Won a 1993 Special Tony Award (New York City) lifetime achievement award.


Personal Quotes

[joking reference to her husband, Hume Cronyn] When he's late for dinner, I know he's either having an affair or is lying dead in the street, I always hope it's the street.

I must say, if I had known at the beginning of my life that this is where I would get to, I would have said, "Not possible. Not possible."

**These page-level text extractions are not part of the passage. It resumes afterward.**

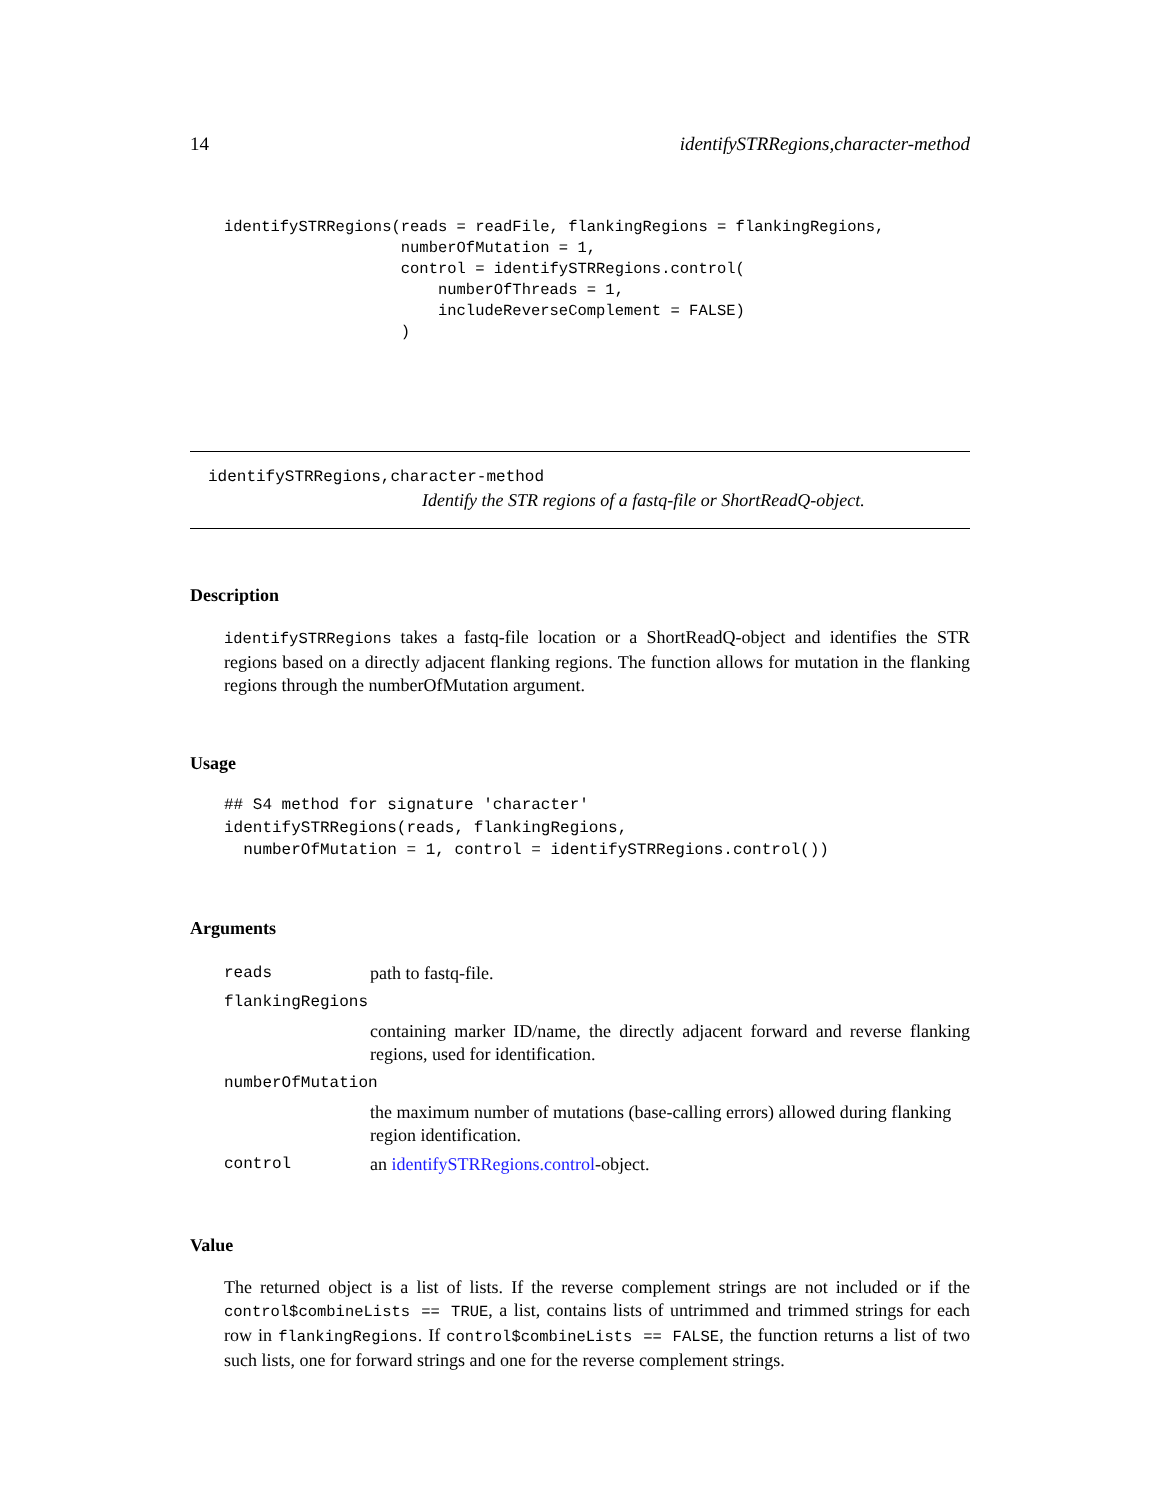14 identifySTRRegions,character-method
identifySTRRegions(reads = readFile, flankingRegions = flankingRegions,
                   numberOfMutation = 1,
                   control = identifySTRRegions.control(
                       numberOfThreads = 1,
                       includeReverseComplement = FALSE)
                   )
identifySTRRegions,character-method
Identify the STR regions of a fastq-file or ShortReadQ-object.
Description
identifySTRRegions takes a fastq-file location or a ShortReadQ-object and identifies the STR regions based on a directly adjacent flanking regions. The function allows for mutation in the flanking regions through the numberOfMutation argument.
Usage
## S4 method for signature 'character'
identifySTRRegions(reads, flankingRegions,
  numberOfMutation = 1, control = identifySTRRegions.control())
Arguments
| reads | path to fastq-file. |
| flankingRegions | |
| | containing marker ID/name, the directly adjacent forward and reverse flanking regions, used for identification. |
| numberOfMutation | |
| | the maximum number of mutations (base-calling errors) allowed during flanking region identification. |
| control | an identifySTRRegions.control -object. |
Value
The returned object is a list of lists. If the reverse complement strings are not included or if the control$combineLists == TRUE, a list, contains lists of untrimmed and trimmed strings for each row in flankingRegions. If control$combineLists == FALSE, the function returns a list of two such lists, one for forward strings and one for the reverse complement strings.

I'm most comfortable on the stage. Because of the nature of film and television, you'll very often do the climactic scene on the first day and the other parts weeks later. It's hard to remember exactly what state you were in. It's easier when you start at the beginning and go through to the end. Any new project, new play, new film, you're really starting from square one every time. You can't be sure enough of yourself to say, "Well, this is just a piece of cake." It's not like that at all -- not for me.

Anything in your life that can parallel something in the life of a character that you're playing is of great value because you can really feel all of those things and know what it would be like.

[1950] Jack Hawkins is a wonderful actor, but a rotten husband!